SOURCE RECORDS:
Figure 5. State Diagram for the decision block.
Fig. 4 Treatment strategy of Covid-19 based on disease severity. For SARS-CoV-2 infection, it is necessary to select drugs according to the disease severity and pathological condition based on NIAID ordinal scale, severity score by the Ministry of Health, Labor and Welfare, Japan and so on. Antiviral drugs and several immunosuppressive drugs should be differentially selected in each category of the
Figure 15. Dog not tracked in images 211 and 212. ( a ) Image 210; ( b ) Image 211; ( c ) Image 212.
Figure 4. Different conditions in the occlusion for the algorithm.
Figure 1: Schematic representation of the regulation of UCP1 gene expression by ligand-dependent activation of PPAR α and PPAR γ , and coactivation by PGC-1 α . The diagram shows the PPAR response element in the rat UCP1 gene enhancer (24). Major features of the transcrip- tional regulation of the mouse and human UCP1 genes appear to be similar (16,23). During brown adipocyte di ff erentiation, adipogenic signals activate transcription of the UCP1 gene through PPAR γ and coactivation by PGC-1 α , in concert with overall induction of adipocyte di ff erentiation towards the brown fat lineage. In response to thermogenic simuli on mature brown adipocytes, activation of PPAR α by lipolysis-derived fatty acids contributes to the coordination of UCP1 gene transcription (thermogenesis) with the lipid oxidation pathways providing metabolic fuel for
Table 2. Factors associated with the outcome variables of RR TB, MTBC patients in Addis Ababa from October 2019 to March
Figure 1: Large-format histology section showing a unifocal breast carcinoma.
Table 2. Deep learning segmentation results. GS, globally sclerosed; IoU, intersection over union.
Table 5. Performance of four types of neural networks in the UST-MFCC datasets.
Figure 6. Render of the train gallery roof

TASK STATEMENT:
The required output is every line from the one with "Table 2. Deep" to the final line of the entries, repeated exactly and with nothing else.

OUTPUT FOR THIS TASK:
Table 2. Deep learning segmentation results. GS, globally sclerosed; IoU, intersection over union.
Table 5. Performance of four types of neural networks in the UST-MFCC datasets.
Figure 6. Render of the train gallery roof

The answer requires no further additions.